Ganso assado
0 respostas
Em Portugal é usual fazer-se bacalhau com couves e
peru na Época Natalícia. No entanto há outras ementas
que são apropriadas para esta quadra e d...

==

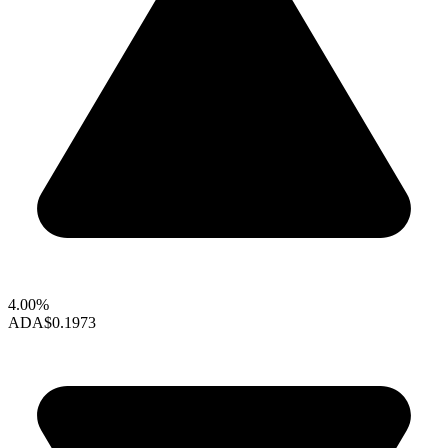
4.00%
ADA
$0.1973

Task: Arrange the lines in the entries above, from the line containing "Ganso assado" up to and including the line containing "que são apropriadas para esta quadra e d...", as a Markdown table with the columns Row and Line. Number each line in Row and leave out any blank lines.

Finished task:
| Row | Line |
|---|---|
| 1 | Ganso assado |
| 2 | 0 respostas |
| 3 | Em Portugal é usual fazer-se bacalhau com couves e |
| 4 | peru na Época Natalícia. No entanto há outras ementas |
| 5 | que são apropriadas para esta quadra e d... |